◆ **Exercise instructions**
Please repeat the records exactly. The pictures are to be left out.

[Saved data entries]
:::
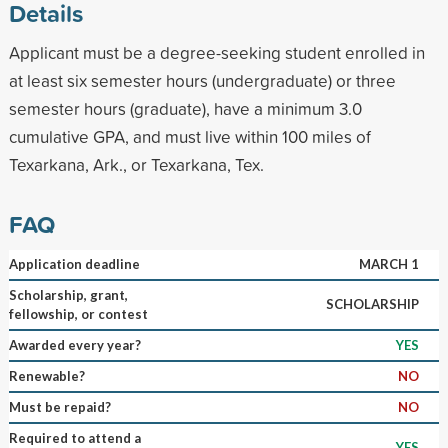
Details
Applicant must be a degree-seeking student enrolled in
at least six semester hours (undergraduate) or three
semester hours (graduate), have a minimum 3.0
cumulative GPA, and must live within 100 miles of
Texarkana, Ark., or Texarkana, Tex.
FAQ
Application deadline
MARCH 1
Scholarship, grant,
SCHOLARSHIP
fellowship, or contest
Awarded every year?
YES
Renewable?
NO
Must be repaid?
NO
Required to attend a
YES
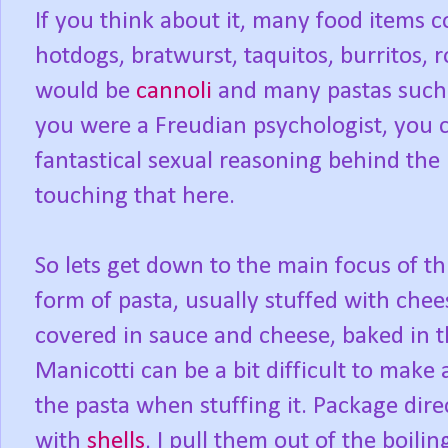
If you think about it, many food items 
hotdogs, bratwurst, taquitos, burritos, r
would be
cannoli
and many pastas such a
you were a Freudian psychologist, you 
fantastical sexual reasoning behind the 
touching that here.
So lets get down to the main focus of thi
form of pasta, usually stuffed with chee
covered in sauce and cheese, baked in t
Manicotti can be a bit difficult to make 
the pasta when stuffing it. Package direc
with
shells
, I pull them out of the boili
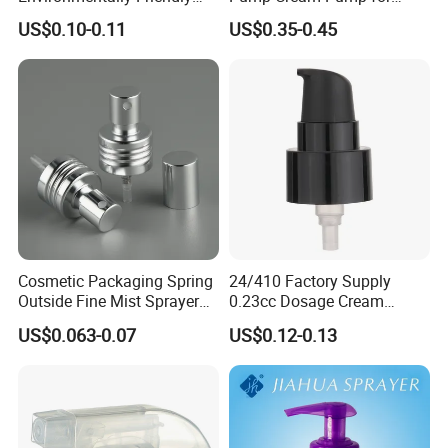
and Recyclable
Foundation and Skincare
US$0.10-0.11
US$0.35-0.45
Transparency All Plastic
Bottles
28/410 Metal-Free No
Spring Lotion Dispenser
Pump
Cosmetic Packaging Spring
24/410 Factory Supply
Outside Fine Mist Sprayer
0.23cc Dosage Cream
Plastic Bottle Atomizer
Pump Lotion Pump with
US$0.063-0.07
US$0.12-0.13
Perfume Fea Mist Spray
Cap
Pump Head Plastic
Dispenser Sprayer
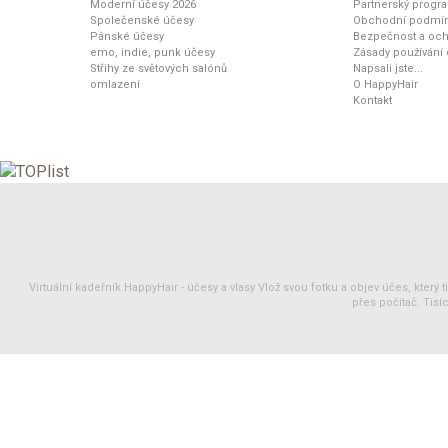
Moderní účesy 2026
Partnerský progr
Společenské účesy
Obchodní podmí
Pánské účesy
Bezpečnost a och
emo, indie, punk účesy
Zásady používání
Střihy ze světových salónů
Napsali jste...
omlazení
O HappyHair
Kontakt
Virtuální kadeřník HappyHair -
účesy
a
vlasy
Vlož svou fotku a objev účes, který 
přes počítač. Tisíc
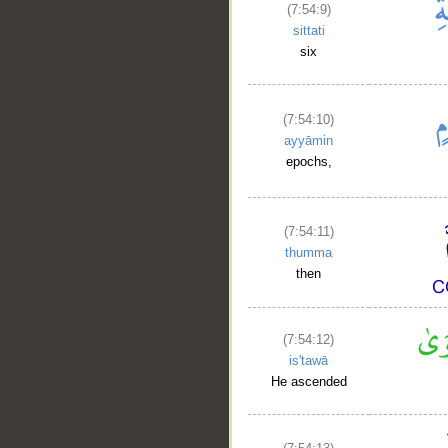
(7:54:9)
sittati
six
(7:54:10)
ayyāmin
epochs,
(7:54:11)
thumma
then
(7:54:12)
is'tawā
He ascended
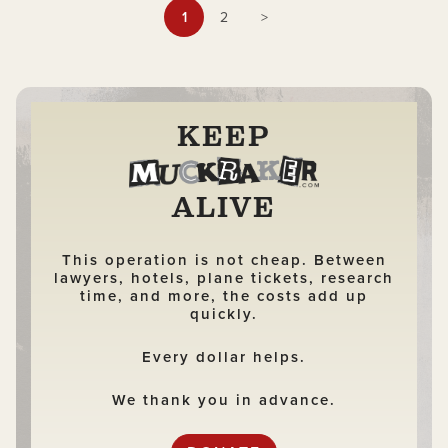
documentary.
1
2
>
KEEP
ALIVE
This operation is not cheap. Between
lawyers, hotels, plane tickets, research
time, and more, the costs add up
quickly.
Every dollar helps.
We thank you in advance.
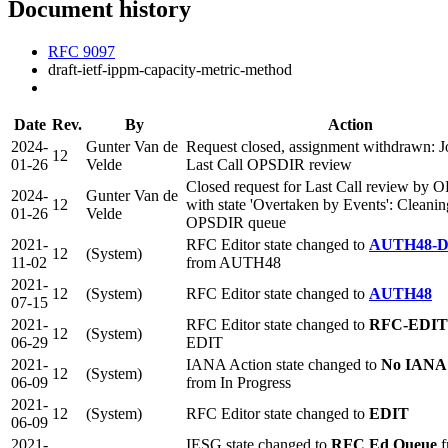
Document history
RFC 9097
draft-ietf-ippm-capacity-metric-method
Date
Rev.
By
Action
2024-
Gunter Van de
Request closed, assignment withdrawn: Jo
12
01-26
Velde
Last Call OPSDIR review
Closed request for Last Call review by
2024-
Gunter Van de
12
with state 'Overtaken by Events': Cleanin
01-26
Velde
OPSDIR queue
2021-
RFC Editor state changed to
AUTH48-
12
(System)
11-02
from AUTH48
2021-
12
(System)
RFC Editor state changed to
AUTH48
07-15
2021-
RFC Editor state changed to
RFC-EDI
12
(System)
06-29
EDIT
2021-
IANA Action state changed to
No IANA 
12
(System)
06-09
from In Progress
2021-
12
(System)
RFC Editor state changed to
EDIT
06-09
2021-
IESG state changed to
RFC Ed Queue
f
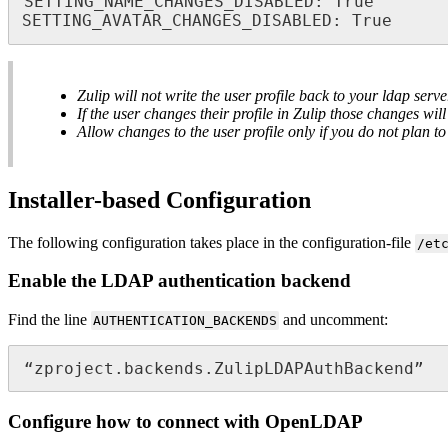
SETTING_NAME_CHANGES_DISABLED: True

SETTING_AVATAR_CHANGES_DISABLED: True
Zulip will not write the user profile back to your ldap serve
If the user changes their profile in Zulip those changes w
Allow changes to the user profile only if you do not plan 
Installer-based Configuration
The following configuration takes place in the configuration-file
/et
Enable the LDAP authentication backend
Find the line
and uncomment:
AUTHENTICATION_BACKENDS
“zproject.backends.ZulipLDAPAuthBackend”
Configure how to connect with OpenLDAP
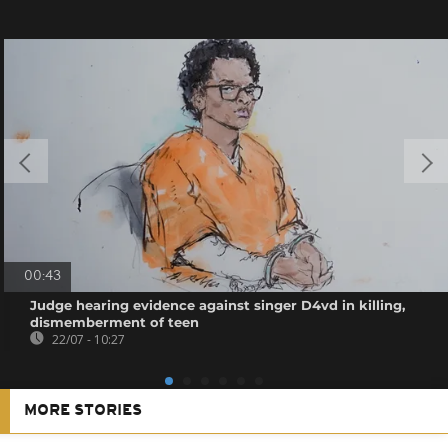
00:43
Judge hearing evidence against singer D4vd in killing,
dismemberment of teen
22/07 - 10:27
MORE STORIES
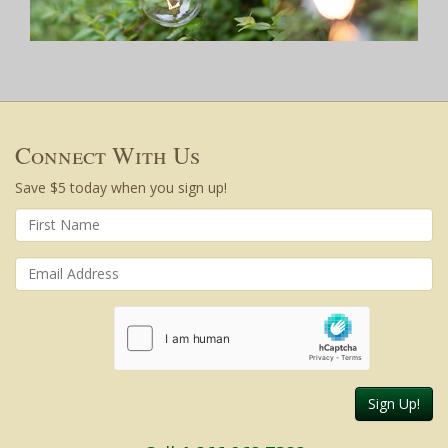
Connect With Us
Save $5 today when you sign up!
Sign Up!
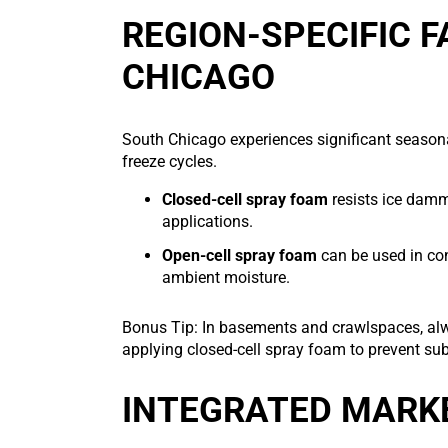
REGION-SPECIFIC 
CHICAGO
South Chicago experiences significant seasona
freeze cycles.
Closed-cell spray foam
resists ice dammi
applications.
Open-cell spray foam
can be used in con
ambient moisture.
Bonus Tip: In basements and crawlspaces, alwa
applying closed-cell spray foam to prevent su
INTEGRATED MARK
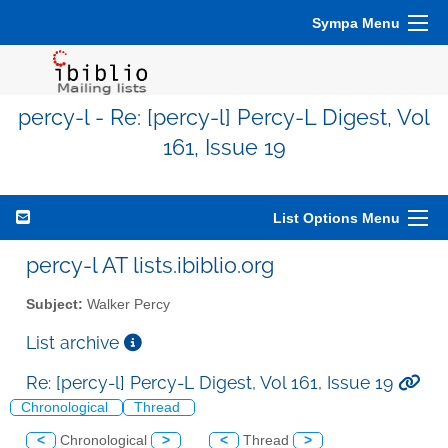
Sympa Menu
percy-l - Re: [percy-l] Percy-L Digest, Vol
161, Issue 19
List Options Menu
percy-l AT lists.ibiblio.org
Subject:
Walker Percy
List archive
Re: [percy-l] Percy-L Digest, Vol 161, Issue 19
Chronological
Thread
<
Chronological
>
<
Thread
>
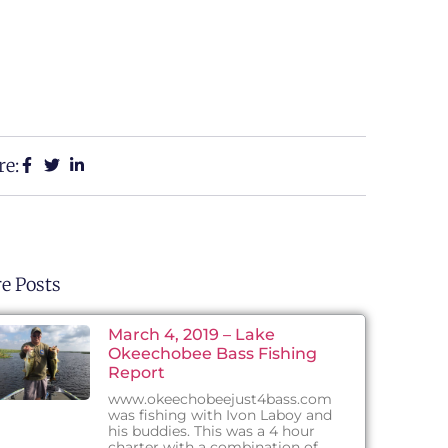
re:
e Posts
March 4, 2019 – Lake
Okeechobee Bass Fishing
Report
www.okeechobeejust4bass.com
was fishing with Ivon Laboy and
his buddies. This was a 4 hour
charter with a combination of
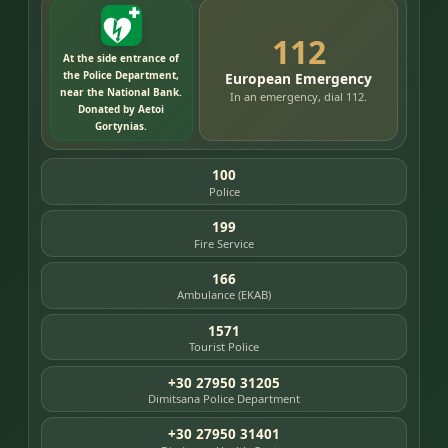
112
At the side entrance of
the Police Department,
European Emergency
near the National Bank.
In an emergency, dial 112.
Donated by Aetoi
Gortynias.
100
Police
199
Fire Service
166
Ambulance (EKAB)
1571
Tourist Police
+30 27950 31205
Dimitsana Police Department
+30 27950 31401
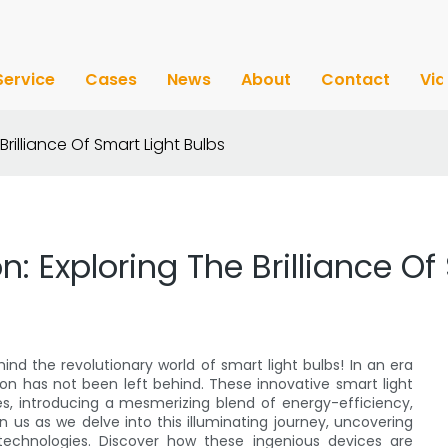
Service
Cases
News
About
Contact
Vi
Brilliance Of Smart Light Bulbs
on: Exploring The Brilliance O
ind the revolutionary world of smart light bulbs! In an era
on has not been left behind. These innovative smart light
s, introducing a mesmerizing blend of energy-efficiency,
n us as we delve into this illuminating journey, uncovering
technologies. Discover how these ingenious devices are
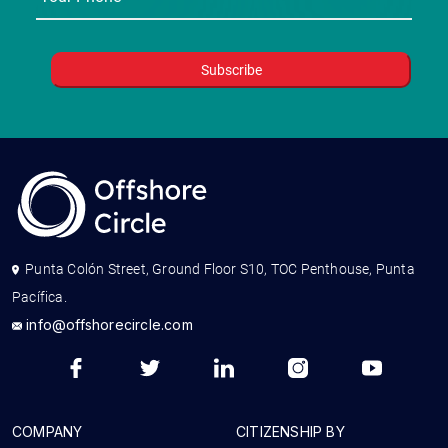
Punta Colón Street, Ground Floor S10, TOC Penthouse, Punta
Pacífica.
info@offshorecircle.com
COMPANY
CITIZENSHIP BY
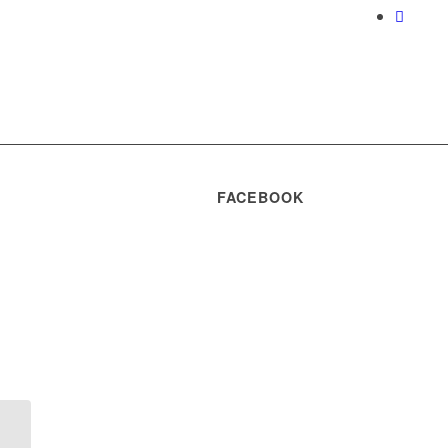
FACEBOOK
Rezultate concurs
pentru ocuparea a 4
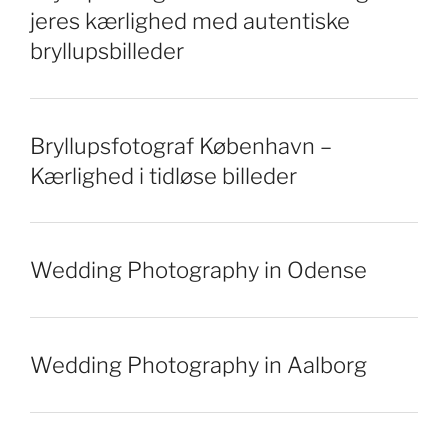
jeres kærlighed med autentiske
bryllupsbilleder
Bryllupsfotograf København –
Kærlighed i tidløse billeder
Wedding Photography in Odense
Wedding Photography in Aalborg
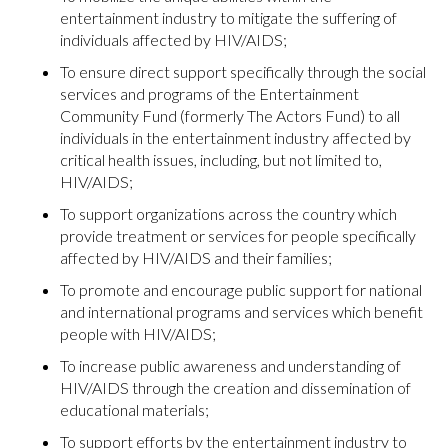
entertainment industry to mitigate the suffering of
individuals affected by HIV/AIDS;
To ensure direct support specifically through the social
services and programs of the Entertainment
Community Fund (formerly The Actors Fund) to all
individuals in the entertainment industry affected by
critical health issues, including, but not limited to,
HIV/AIDS;
To support organizations across the country which
provide treatment or services for people specifically
affected by HIV/AIDS and their families;
To promote and encourage public support for national
and international programs and services which benefit
people with HIV/AIDS;
To increase public awareness and understanding of
HIV/AIDS through the creation and dissemination of
educational materials;
To support efforts by the entertainment industry to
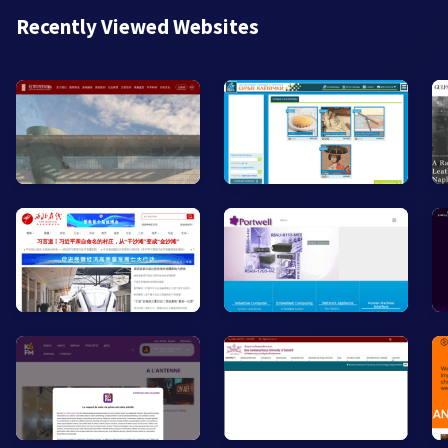
Recently Viewed Websites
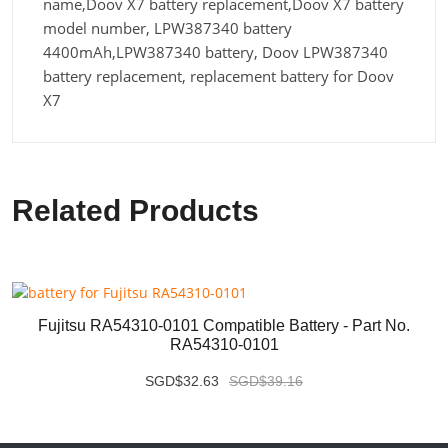
name,Doov X7 battery replacement,Doov X7 battery
model number, LPW387340 battery
4400mAh,LPW387340 battery, Doov LPW387340
battery replacement, replacement battery for Doov
X7
Related Products
Fujitsu RA54310-0101 Compatible Battery - Part No.
RA54310-0101
SGD$32.63
SGD$39.16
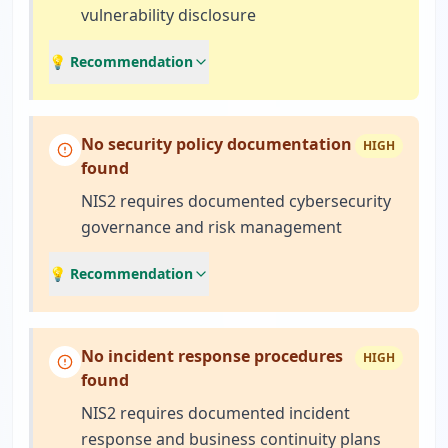
vulnerability disclosure
💡 Recommendation
No security policy documentation
HIGH
found
NIS2 requires documented cybersecurity
governance and risk management
💡 Recommendation
No incident response procedures
HIGH
found
NIS2 requires documented incident
response and business continuity plans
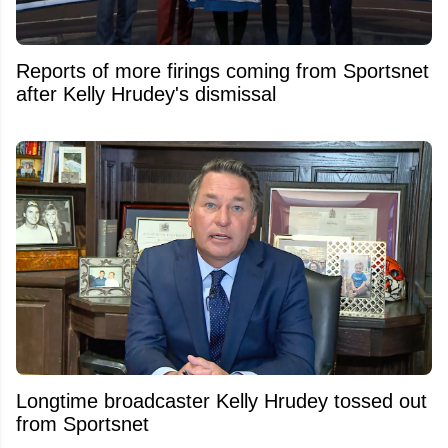
Reports of more firings coming from Sportsnet
after Kelly Hrudey's dismissal
Longtime broadcaster Kelly Hrudey tossed out
from Sportsnet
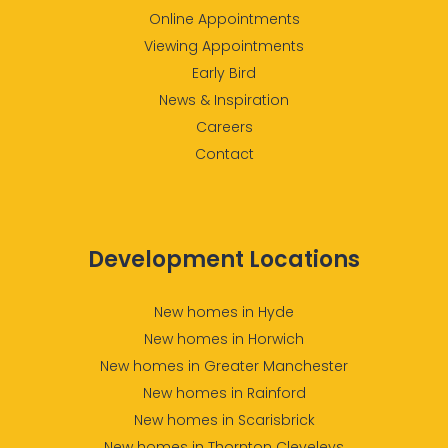
Online Appointments
Viewing Appointments
Early Bird
News & Inspiration
Careers
Contact
Development Locations
New homes in Hyde
New homes in Horwich
New homes in Greater Manchester
New homes in Rainford
New homes in Scarisbrick
New homes in Thornton Cleveleys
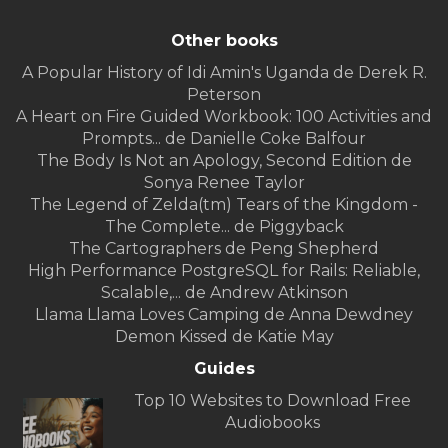
Other books
A Popular History of Idi Amin's Uganda de Derek R.
Peterson
A Heart on Fire Guided Workbook: 100 Activities and
Prompts... de Danielle Coke Balfour
The Body Is Not an Apology, Second Edition de
Sonya Renee Taylor
The Legend of Zelda(tm) Tears of the Kingdom -
The Complete... de Piggyback
The Cartographers de Peng Shepherd
High Performance PostgreSQL for Rails: Reliable,
Scalable,... de Andrew Atkinson
Llama Llama Loves Camping de Anna Dewdney
Demon Kissed de Katie May
Guides
Top 10 Websites to Download Free
Audiobooks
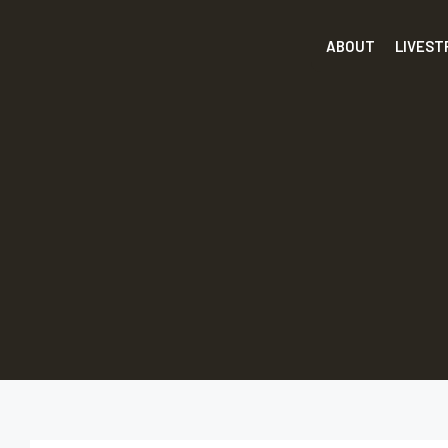
ABOUT
LIVES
:::
◆ **Solution to the exercise**
Details
Applicant must be a degree-seeking student enrolled in
at least six semester hours (undergraduate) or three
semester hours (graduate), have a minimum 3.0
cumulative GPA, and must live within 100 miles of
Texarkana, Ark., or Texarkana, Tex.
FAQ
Application deadline
MARCH 1
Scholarship, grant,
SCHOLARSHIP
fellowship, or contest
Awarded every year?
YES
Renewable?
NO
Must be repaid?
NO
Required to attend a
YES
If you think about it, many food items 
hotdogs, bratwurst, taquitos, burritos, r
would be
cannoli
and many pastas such a
you were a Freudian psychologist, you 
fantastical sexual reasoning behind the 
touching that here.
So lets get down to the main focus of thi
form of pasta, usually stuffed with chee
covered in sauce and cheese, baked in t
Manicotti can be a bit difficult to make 
the pasta when stuffing it. Package direc
with
shells
, I pull them out of the boili
and Recyclable
Foundation and Skincare
US$0.10-0.11
US$0.35-0.45
Transparency All Plastic
Bottles
28/410 Metal-Free No
Spring Lotion Dispenser
Pump
Cosmetic Packaging Spring
24/410 Factory Supply
Outside Fine Mist Sprayer
0.23cc Dosage Cream
Plastic Bottle Atomizer
Pump Lotion Pump with
US$0.063-0.07
US$0.12-0.13
Perfume Fea Mist Spray
Cap
Pump Head Plastic
Dispenser Sprayer
Moderní účesy 2026
Partnerský progr
Společenské účesy
Obchodní podmí
Pánské účesy
Bezpečnost a och
emo, indie, punk účesy
Zásady používání
Střihy ze světových salónů
Napsali jste...
omlazení
O HappyHair
Kontakt
Virtuální kadeřník HappyHair -
účesy
a
vlasy
Vlož svou fotku a objev účes, který 
přes počítač. Tisíc
(7:54:9)
sittati
six
(7:54:10)
ayyāmin
epochs,
(7:54:11)
thumma
then
(7:54:12)
is'tawā
He ascended
documentary.
1
2
>
KEEP
ALIVE
This operation is not cheap. Between
lawyers, hotels, plane tickets, research
time, and more, the costs add up
quickly.
Every dollar helps.
We thank you in advance.
Document history
RFC 9097
draft-ietf-ippm-capacity-metric-method
Date
Rev.
By
Action
2024-
Gunter Van de
Request closed, assignment withdrawn: Jo
12
01-26
Velde
Last Call OPSDIR review
Closed request for Last Call review by
2024-
Gunter Van de
12
with state 'Overtaken by Events': Cleanin
01-26
Velde
OPSDIR queue
2021-
RFC Editor state changed to
AUTH48-
12
(System)
11-02
from AUTH48
2021-
12
(System)
RFC Editor state changed to
AUTH48
07-15
2021-
RFC Editor state changed to
RFC-EDI
12
(System)
06-29
EDIT
2021-
IANA Action state changed to
No IANA 
12
(System)
06-09
from In Progress
2021-
12
(System)
RFC Editor state changed to
EDIT
06-09
2021-
IESG state changed to
RFC Ed Queue
f
SETTING_NAME_CHANGES_DISABLED: True

SETTING_AVATAR_CHANGES_DISABLED: True
Zulip will not write the user profile back to your ldap serve
If the user changes their profile in Zulip those changes w
Allow changes to the user profile only if you do not plan 
Installer-based Configuration
The following configuration takes place in the configuration-file
/et
Enable the LDAP authentication backend
Find the line
and uncomment:
AUTHENTICATION_BACKENDS
“zproject.backends.ZulipLDAPAuthBackend”
Configure how to connect with OpenLDAP
00:43
Judge hearing evidence against singer D4vd in killing,
dismemberment of teen
22/07 - 10:27
MORE STORIES
Connect With Us
Save $5 today when you sign up!
Sign Up!
REGION-SPECIFIC 
CHICAGO
South Chicago experiences significant seasona
freeze cycles.
Closed-cell spray foam
resists ice dammi
applications.
Open-cell spray foam
can be used in con
ambient moisture.
Bonus Tip: In basements and crawlspaces, alwa
applying closed-cell spray foam to prevent su
INTEGRATED MARK
Sympa Menu
percy-l - Re: [percy-l] Percy-L Digest, Vol
161, Issue 19
List Options Menu
percy-l AT lists.ibiblio.org
Subject:
Walker Percy
List archive
Re: [percy-l] Percy-L Digest, Vol 161, Issue 19
Chronological
Thread
<
Chronological
>
<
Thread
>
re:
e Posts
March 4, 2019 – Lake
Okeechobee Bass Fishing
Report
www.okeechobeejust4bass.com
was fishing with Ivon Laboy and
his buddies. This was a 4 hour
charter with a combination of
112
At the side entrance of
the Police Department,
European Emergency
near the National Bank.
In an emergency, dial 112.
Donated by Aetoi
Gortynias.
100
Police
199
Fire Service
166
Ambulance (EKAB)
1571
Tourist Police
+30 27950 31205
Dimitsana Police Department
+30 27950 31401
Service
Cases
News
About
Contact
Vi
Brilliance Of Smart Light Bulbs
on: Exploring The Brilliance O
ind the revolutionary world of smart light bulbs! In an era
on has not been left behind. These innovative smart light
s, introducing a mesmerizing blend of energy-efficiency,
n us as we delve into this illuminating journey, uncovering
technologies. Discover how these ingenious devices are
Punta Colón Street, Ground Floor S10, TOC Penthouse, Punta
Pacífica.
info@offshorecircle.com
COMPANY
CITIZENSHIP BY
FACEBOOK
Rezultate concurs
pentru ocuparea a 4
jeres kærlighed med autentiske
bryllupsbilleder
Bryllupsfotograf København –
Kærlighed i tidløse billeder
Wedding Photography in Odense
Wedding Photography in Aalborg
entertainment industry to mitigate the suffering of
individuals affected by HIV/AIDS;
To ensure direct support specifically through the social
services and programs of the Entertainment
Community Fund (formerly The Actors Fund) to all
individuals in the entertainment industry affected by
critical health issues, including, but not limited to,
HIV/AIDS;
To support organizations across the country which
provide treatment or services for people specifically
affected by HIV/AIDS and their families;
To promote and encourage public support for national
and international programs and services which benefit
people with HIV/AIDS;
To increase public awareness and understanding of
HIV/AIDS through the creation and dissemination of
educational materials;
To support efforts by the entertainment industry to
Recently Viewed Websites
name,Doov X7 battery replacement,Doov X7 battery
model number, LPW387340 battery
4400mAh,LPW387340 battery, Doov LPW387340
battery replacement, replacement battery for Doov
X7
Related Products
Fujitsu RA54310-0101 Compatible Battery - Part No.
RA54310-0101
SGD$32.63
SGD$39.16
vulnerability disclosure
💡 Recommendation
No security policy documentation
HIGH
found
NIS2 requires documented cybersecurity
governance and risk management
💡 Recommendation
No incident response procedures
HIGH
found
NIS2 requires documented incident
response and business continuity plans
Reports of more firings coming from Sportsnet
after Kelly Hrudey's dismissal
Longtime broadcaster Kelly Hrudey tossed out
from Sportsnet
Online Appointments
Viewing Appointments
Early Bird
News & Inspiration
Careers
Contact
Development Locations
New homes in Hyde
New homes in Horwich
New homes in Greater Manchester
New homes in Rainford
New homes in Scarisbrick
New homes in Thornton Cleveleys
Other books
A Popular History of Idi Amin's Uganda de Derek R.
Peterson
A Heart on Fire Guided Workbook: 100 Activities and
Prompts... de Danielle Coke Balfour
The Body Is Not an Apology, Second Edition de
Sonya Renee Taylor
The Legend of Zelda(tm) Tears of the Kingdom -
The Complete... de Piggyback
The Cartographers de Peng Shepherd
High Performance PostgreSQL for Rails: Reliable,
Scalable,... de Andrew Atkinson
Llama Llama Loves Camping de Anna Dewdney
Demon Kissed de Katie May
Guides
Top 10 Websites to Download Free
Audiobooks
ABOUT
LIVES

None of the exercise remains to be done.